23 May 2011

Challah baking and shawarmas in Golders Green

Sunday is the day I dedicate to exploring London, and despite living most of my adult years in the city there are still corners of the city I have yet to visit.Yesterday, I ventured to Golders Green in North London to meet my riend Gemma, to go to Gefiltefest, London's Jewish Food Festival. 

When I first read a blog post at about Gefiltefest - all I saw were the words 'food' and 'festival'.  So when I arrived expecting the Jewish version of the Taste Festivals I was greeted with an altogether more humbling affair.  A group of four tables, ahem stalls including Steve's Ices and Spice Carvan.  With neither of those stalls taking my fancy.  This would have spelt disaster for a foodie, if it were not for the fabulous menu of  talks, tastings and demonstrations, covering everything from Challah baking, discussions on the ethics of food to Jewpanese (Jewified Japanese food).  Sadly, the festival has a no photography policy, so I haven't been able to capture me making my first ever Challah, which consequently thanks to some rather active fresh yeast imploded in the container I took it home in.

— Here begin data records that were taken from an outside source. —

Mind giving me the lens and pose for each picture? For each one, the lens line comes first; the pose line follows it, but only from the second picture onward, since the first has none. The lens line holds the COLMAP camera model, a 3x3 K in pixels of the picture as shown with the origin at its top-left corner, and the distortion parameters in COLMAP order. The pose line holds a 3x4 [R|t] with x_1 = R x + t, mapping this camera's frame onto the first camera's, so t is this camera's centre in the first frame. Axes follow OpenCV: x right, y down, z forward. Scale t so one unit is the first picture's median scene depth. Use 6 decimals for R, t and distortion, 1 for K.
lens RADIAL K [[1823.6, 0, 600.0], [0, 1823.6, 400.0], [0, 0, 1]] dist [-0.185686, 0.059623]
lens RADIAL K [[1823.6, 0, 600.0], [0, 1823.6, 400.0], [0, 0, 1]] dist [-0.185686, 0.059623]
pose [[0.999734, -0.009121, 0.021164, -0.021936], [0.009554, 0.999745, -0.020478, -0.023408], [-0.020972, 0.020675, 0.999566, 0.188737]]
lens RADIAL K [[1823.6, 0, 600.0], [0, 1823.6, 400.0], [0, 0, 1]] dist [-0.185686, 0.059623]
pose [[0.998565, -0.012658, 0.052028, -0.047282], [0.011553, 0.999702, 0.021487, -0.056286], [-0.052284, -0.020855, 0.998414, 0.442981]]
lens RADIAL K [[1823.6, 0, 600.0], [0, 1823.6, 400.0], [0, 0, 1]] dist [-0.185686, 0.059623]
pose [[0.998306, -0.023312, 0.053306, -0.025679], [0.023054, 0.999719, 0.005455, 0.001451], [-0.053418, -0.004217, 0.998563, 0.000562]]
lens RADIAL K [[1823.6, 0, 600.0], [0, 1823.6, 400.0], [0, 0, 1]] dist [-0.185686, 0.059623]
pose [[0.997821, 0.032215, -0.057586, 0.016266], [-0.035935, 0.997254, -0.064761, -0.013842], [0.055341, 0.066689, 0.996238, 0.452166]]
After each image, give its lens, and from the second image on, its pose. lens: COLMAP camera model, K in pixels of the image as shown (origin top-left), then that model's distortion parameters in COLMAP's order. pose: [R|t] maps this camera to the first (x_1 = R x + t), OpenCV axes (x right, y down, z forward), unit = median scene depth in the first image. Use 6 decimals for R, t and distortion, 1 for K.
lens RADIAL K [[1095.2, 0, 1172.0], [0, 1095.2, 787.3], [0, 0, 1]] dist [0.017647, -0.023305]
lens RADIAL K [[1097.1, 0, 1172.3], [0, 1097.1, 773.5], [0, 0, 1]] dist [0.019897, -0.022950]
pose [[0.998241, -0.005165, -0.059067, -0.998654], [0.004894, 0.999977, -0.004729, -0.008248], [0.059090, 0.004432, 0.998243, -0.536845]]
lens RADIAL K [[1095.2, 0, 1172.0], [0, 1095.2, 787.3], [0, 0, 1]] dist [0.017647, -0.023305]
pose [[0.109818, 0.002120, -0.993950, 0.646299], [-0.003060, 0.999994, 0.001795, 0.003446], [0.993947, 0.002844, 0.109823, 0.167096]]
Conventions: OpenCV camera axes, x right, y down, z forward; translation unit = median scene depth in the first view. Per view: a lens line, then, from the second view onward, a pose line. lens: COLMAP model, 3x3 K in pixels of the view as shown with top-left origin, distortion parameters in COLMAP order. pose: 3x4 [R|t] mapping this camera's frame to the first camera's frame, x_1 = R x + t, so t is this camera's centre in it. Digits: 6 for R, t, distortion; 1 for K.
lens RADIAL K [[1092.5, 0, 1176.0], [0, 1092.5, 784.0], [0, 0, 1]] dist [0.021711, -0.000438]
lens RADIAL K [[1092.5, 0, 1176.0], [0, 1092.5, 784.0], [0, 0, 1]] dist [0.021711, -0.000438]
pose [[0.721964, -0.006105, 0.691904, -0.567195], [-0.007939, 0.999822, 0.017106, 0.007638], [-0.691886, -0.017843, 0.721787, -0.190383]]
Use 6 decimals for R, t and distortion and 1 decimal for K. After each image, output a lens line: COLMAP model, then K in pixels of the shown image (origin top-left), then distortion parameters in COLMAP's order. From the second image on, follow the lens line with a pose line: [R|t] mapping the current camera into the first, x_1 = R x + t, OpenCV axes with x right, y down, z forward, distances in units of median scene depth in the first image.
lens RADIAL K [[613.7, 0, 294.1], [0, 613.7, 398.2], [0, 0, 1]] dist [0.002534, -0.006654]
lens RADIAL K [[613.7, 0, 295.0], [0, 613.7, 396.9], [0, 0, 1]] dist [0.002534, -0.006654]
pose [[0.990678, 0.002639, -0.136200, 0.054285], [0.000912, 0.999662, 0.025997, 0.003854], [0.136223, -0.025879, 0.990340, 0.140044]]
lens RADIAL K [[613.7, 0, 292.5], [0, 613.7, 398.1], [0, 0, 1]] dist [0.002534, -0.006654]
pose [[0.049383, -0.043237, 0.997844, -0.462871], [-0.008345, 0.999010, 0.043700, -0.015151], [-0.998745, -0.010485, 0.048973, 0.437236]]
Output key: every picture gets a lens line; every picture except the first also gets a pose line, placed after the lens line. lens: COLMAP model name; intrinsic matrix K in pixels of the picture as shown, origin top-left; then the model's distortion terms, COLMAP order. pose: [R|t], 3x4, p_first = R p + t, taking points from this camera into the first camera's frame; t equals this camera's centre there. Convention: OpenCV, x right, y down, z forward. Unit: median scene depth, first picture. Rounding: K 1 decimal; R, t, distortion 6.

A North London institution:  Solly's on Golders Green Road
I could have easily spent the whole day working my way through the schedule, sadly the lack of  things to eat, meant the call of hunger was too strong.  So, quicker than you can say  "mazel tov" we were on Golders Green Road eyeing up a fantastic selection of pastries and cakes in Carmelli's and eating shawarmas at Solly's.

Lamb shwarma covered in a fresh tomato and chilli sauce
What lies beneath the sauce: delicious cuts of lamb shawarma

A North London institution, Solly's is the Jewish equivalent of a  Turkish kebab shop.  Except, it's slightly more up market.  The Isareli-style grill has a restaurant and take away counter with dated mahogany interior giving the impression of a funeral parlour.  The restaurant itself was empty, but the takeaway was bustling and full of people getting their Solly's fix.

I went with the lamb shawarma in a pitta (£7.50): slices of  crispy but succulent meat cut from a spit, served in a soft, fluffy white pitta.  I chose to fill my pitta with selection of salads and sauces from one of the most appetising and abundant salad bars I've ever seen in a take away counter.  It included everything from a cabbage salad to tahini and hummus.  The fresh ingredients made the whole experience of eating a kebab feel less gluttonous, but also rather difficult to eat as I'd stuffed a bit of everything into my pitta.

Chicken shawarma
Gemma on the other hand went for the chicken shawarma (£7.50), and being an experienced regular she smartly chose to fill her's with just hummus and pickle.  Not that her advice would have headed any caution as the salad bar was just too good not to fill up on, and if you go to Solly's you'll know what I mean. 

Verdict:  I wouldn't say the shawarma was the best I've ever tasted but it was certainly good.  They don't skimp on quality here, which explains the higher price point.  Solly's isn't a destination place, but if you happen to be in Golders drop by, you won't be disappointed.